Gareth Bale cast doubt on his Wales future by walking out of an interview when asked whether a last-16 European Championship defeat to Denmark would be his last international game. Bale has repeatedly avoided discussing his future, citing a reluctance to cause “chaos”, and last month twice declined to dispel speculation he would retire after this tournament.
Robert Page, the interim Wales manager, said the line of questioning was “insensitive” and insisted his captain had done the right thing by cutting short the pitchside interview. “I know you were asked yesterday if this was going to be your last game for Wales and you said you wanted at least another one,” was as far as the BBC reporter got, referencing the pre-match press conference, before Bale rolled his eyes and walked off camera.
Asked about Bale’s frustration, Page said: “Why would he want to answer a question about his future? For me, it’s an insensitive question. What is the point of asking that when he’s just come off the pitch after a defeat? Emotions are raw, so he’s done the right thing by walking away and gathering his thoughts.”
Wales finished with 10 men after the substitute Harry Wilson was sent off late on. “It’s not how we wanted the game to go,” Bale said. “We conceded a goal and the game changed a bit. We came out second half and conceded, which killed the momentum on our part. The boys are angry and frustrated but I’d rather we went out kicking and screaming than laying off and doing nothing.”
The Welsh skipper later clarified his thoughts about his future when speaking to S4C. “I want to continue to play,” he said. “People ask stupid questions all the time. I love playing for Wales. I will play for Wales until the day I stop playing football.”
As for what happens now for Wales, Bale added: “We’ve just started the World Cup campaign. We were just saying in there now, we need to take this experience into the World Cup campaign.
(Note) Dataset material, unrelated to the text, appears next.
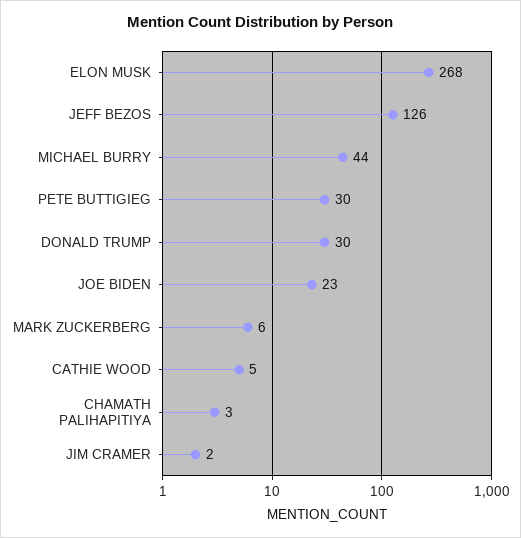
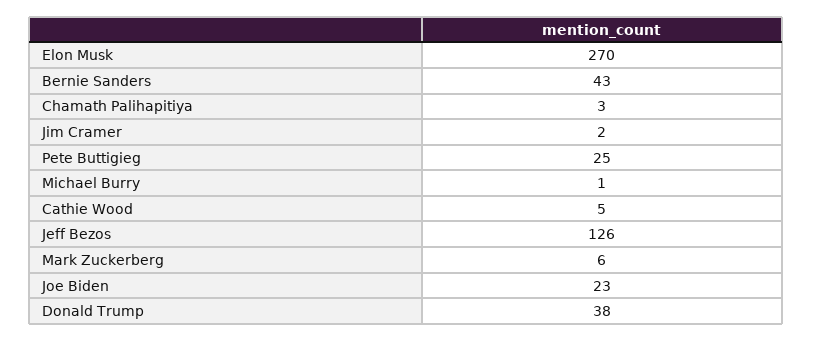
ELON MUSK: 268 -> 270
MICHAEL BURRY: 44 -> 1
PETE BUTTIGIEG: 30 -> 25
DONALD TRUMP: 30 -> 38
Bernie Sanders: none -> 43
I feel like we have a very good way of playing when we play well. We just need to keep that confidence high, keep playing football and I think we can qualify for the next World Cup.”
The Denmark manager, Kasper Hjulmand, said the outpouring of support from fans following the Christian Eriksen’s cardiac arrest a fortnight ago had given the team “wings”. Kasper Dolberg scored twice before Joakim Mæhle and Martin Braithwaite wrapped up a convincing victory.
“When Christian collapsed that’s where everything changed, for me at least,” Hjulmand said. “We were suddenly put in a totally different situation. We needed the love and the support and that is what gave us wings. I admire the boys, they are warriors. I am grateful for the support we keep receiving. It’s crazy. Knowing this [Ajax’s stadium] is also Christian’s first home after leaving Denmark, he is with us and I would love for him to have been here.”
Page insisted Wales should look back on the tournament positively and urged the players to look forward to 2022 World Cup qualifiers against Belarus and Estonia in September. “We’ve got to learn from it,” he said. “We’re a young group, we’ll bounce back and move forward. We’ve just said to the them: ‘You’ll become bigger and better for this experience.’ It will hold us in good stead for the future. There are World Cup qualifiers just around the corner. We’ve had a taste of tournament football and we want more of it.”